Health chiefs have promised the latest drugs and medical facilities to patients in the Highlands and Argyll and Bute, whatever the cost and despite a mounting budget crisis.
They revealed yesterday that soaring drug costs had blown a hole of almost £1million in this year’s finances.
The latest forecast suggests a £740,000 overspend on drugs by primary care and about £173,000 by hospitals.
NHS Highland chairman Garry Coutts was adamant the board would pursue its ambitions, despite a wide-ranging search for savings to balance a £573million budget.
He said: “Prescribing costs are going up because new drugs are coming on the market and we want to make sure patients get access to them. We’ve got to make provision to be able to make sure we can have them.
“Having said that, we also know there are a number of prescribers who are prescribing non-generic medicines where there are generics which are just as good.”
Mr Coutts said the board would “have to find other efficiencies elsewhere” and he was convinced “a lot of efficiencies” could be made. Commenting on the suggested reduction in the number of beds in the rheumatology unit at the Ross Memorial Hospital at Dingwall to meet part of the savings, he said: “We are examining all of our bed stock and it’s something which isn’t just a one-off exercise. It’s something we will continuously do.
“We want to make sure that patients spend as little time in hospital as possible.
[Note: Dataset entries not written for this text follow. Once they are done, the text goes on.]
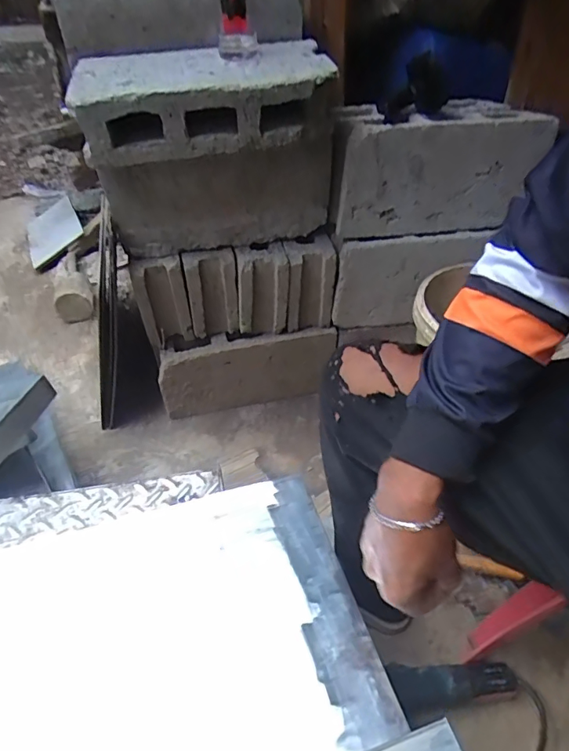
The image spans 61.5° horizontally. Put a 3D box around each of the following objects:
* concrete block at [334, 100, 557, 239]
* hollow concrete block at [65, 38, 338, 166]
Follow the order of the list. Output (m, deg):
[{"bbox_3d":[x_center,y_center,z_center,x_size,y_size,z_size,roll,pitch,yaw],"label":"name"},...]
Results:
[{"bbox_3d":[0.281,-0.436,0.977,0.379,0.196,0.215,-7,43,-7],"label":"concrete block"},{"bbox_3d":[-0.130,-0.456,0.795,0.405,0.116,0.211,-12,44,-13],"label":"hollow concrete block"}]

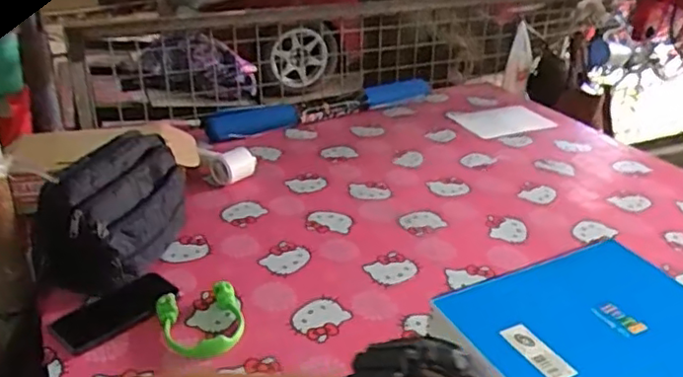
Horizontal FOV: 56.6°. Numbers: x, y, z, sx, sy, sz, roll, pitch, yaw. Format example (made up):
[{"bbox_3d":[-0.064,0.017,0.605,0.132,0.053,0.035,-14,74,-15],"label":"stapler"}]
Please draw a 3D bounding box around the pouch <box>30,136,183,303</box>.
[{"bbox_3d":[-0.331,0.034,0.945,0.139,0.166,0.243,3,28,4],"label":"pouch"}]

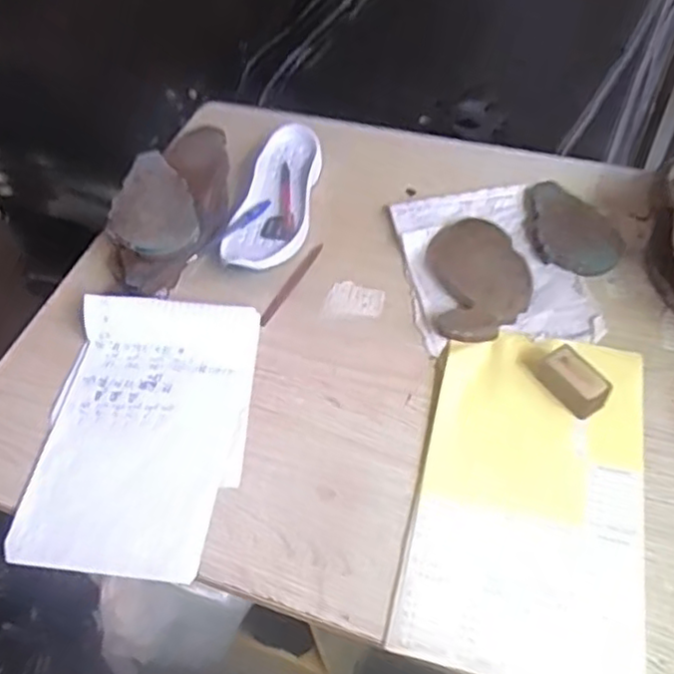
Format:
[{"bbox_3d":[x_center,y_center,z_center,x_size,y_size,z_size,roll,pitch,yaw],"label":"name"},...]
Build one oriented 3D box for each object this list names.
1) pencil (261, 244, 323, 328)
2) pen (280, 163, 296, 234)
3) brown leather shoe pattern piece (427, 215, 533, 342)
[{"bbox_3d":[-0.054,-0.065,0.833,0.013,0.008,0.135,24,58,22],"label":"pencil"},{"bbox_3d":[-0.066,-0.183,0.905,0.016,0.015,0.116,-7,52,1],"label":"pen"},{"bbox_3d":[0.166,-0.073,0.799,0.108,0.019,0.178,-2,52,5],"label":"brown leather shoe pattern piece"}]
As we do that, we want to make sure we close beds we no longer need and invest that money in modern medicine and modern treatments.”
He insisted that the board was obliged to invest in any new licensed drug and would be “derelict in its duty” if it failed to comply.
Board colleague Michael Foxley, a Lochaber GP and leader of Highland Council, told colleagues meeting in Inverness that one way big savings could be made was to halt the practice of destroying drugs when, for example, they were returned to a pharmacy because a patient discovered the wrong quantity was issued.
The NHS in Shetland is launching a campaign to cut down on the amount of wasted medicine it hands out to patients, potentially saving itself huge sums in the process.
GPs in Shetland prescribe around £3.5million worth of drugs each year, and NHS Shetland believe that a significant percentage of that goes unused.
On Friday the health board launches a campaign to raise awareness about the cost of wasted medicine through unused repeat prescriptions or treatments cut short halfway through.
Using national estimates and the results of a local trial, which showed that £1,600 of drugs had been wasted in just three days, the board thinks it could make savings of up to £200,000 a year.
Doctors estimate that between 30% and 50% of patients do not take their medicines as prescribed because they do not think they need them, they worry about the side effects, they forget to take them, or they cut back or stop long-term treatments.